**WHAT THIS TASK INVOLVES**
Are you able to retype all the records below exactly?

=== Section Start ===

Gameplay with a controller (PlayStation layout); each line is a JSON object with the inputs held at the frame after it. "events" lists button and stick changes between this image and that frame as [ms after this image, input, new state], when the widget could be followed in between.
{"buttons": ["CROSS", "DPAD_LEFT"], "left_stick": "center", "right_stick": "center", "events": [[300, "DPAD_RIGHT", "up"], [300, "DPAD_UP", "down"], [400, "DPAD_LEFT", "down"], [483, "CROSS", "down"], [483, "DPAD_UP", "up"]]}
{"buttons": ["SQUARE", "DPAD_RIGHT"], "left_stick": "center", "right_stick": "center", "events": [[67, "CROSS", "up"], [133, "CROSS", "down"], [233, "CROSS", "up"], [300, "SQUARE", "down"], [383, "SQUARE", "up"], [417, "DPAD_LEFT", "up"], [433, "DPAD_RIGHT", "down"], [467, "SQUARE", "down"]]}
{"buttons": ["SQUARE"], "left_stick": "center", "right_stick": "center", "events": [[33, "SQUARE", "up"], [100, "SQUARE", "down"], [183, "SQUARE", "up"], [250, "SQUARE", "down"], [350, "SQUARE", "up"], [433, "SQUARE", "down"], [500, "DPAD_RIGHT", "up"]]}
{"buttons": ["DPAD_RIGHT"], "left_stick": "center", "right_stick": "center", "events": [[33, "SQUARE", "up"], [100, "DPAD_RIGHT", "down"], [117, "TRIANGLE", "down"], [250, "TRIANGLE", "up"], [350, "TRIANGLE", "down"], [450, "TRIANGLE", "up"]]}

=== Section End ===

**WRITTEN SOLUTION**
Gameplay with a controller (PlayStation layout); each line is a JSON object with the inputs held at the frame after it. "events" lists button and stick changes between this image and that frame as [ms after this image, input, new state], when the widget could be followed in between.
{"buttons": ["CROSS", "DPAD_LEFT"], "left_stick": "center", "right_stick": "center", "events": [[300, "DPAD_RIGHT", "up"], [300, "DPAD_UP", "down"], [400, "DPAD_LEFT", "down"], [483, "CROSS", "down"], [483, "DPAD_UP", "up"]]}
{"buttons": ["SQUARE", "DPAD_RIGHT"], "left_stick": "center", "right_stick": "center", "events": [[67, "CROSS", "up"], [133, "CROSS", "down"], [233, "CROSS", "up"], [300, "SQUARE", "down"], [383, "SQUARE", "up"], [417, "DPAD_LEFT", "up"], [433, "DPAD_RIGHT", "down"], [467, "SQUARE", "down"]]}
{"buttons": ["SQUARE"], "left_stick": "center", "right_stick": "center", "events": [[33, "SQUARE", "up"], [100, "SQUARE", "down"], [183, "SQUARE", "up"], [250, "SQUARE", "down"], [350, "SQUARE", "up"], [433, "SQUARE", "down"], [500, "DPAD_RIGHT", "up"]]}
{"buttons": ["DPAD_RIGHT"], "left_stick": "center", "right_stick": "center", "events": [[33, "SQUARE", "up"], [100, "DPAD_RIGHT", "down"], [117, "TRIANGLE", "down"], [250, "TRIANGLE", "up"], [350, "TRIANGLE", "down"], [450, "TRIANGLE", "up"]]}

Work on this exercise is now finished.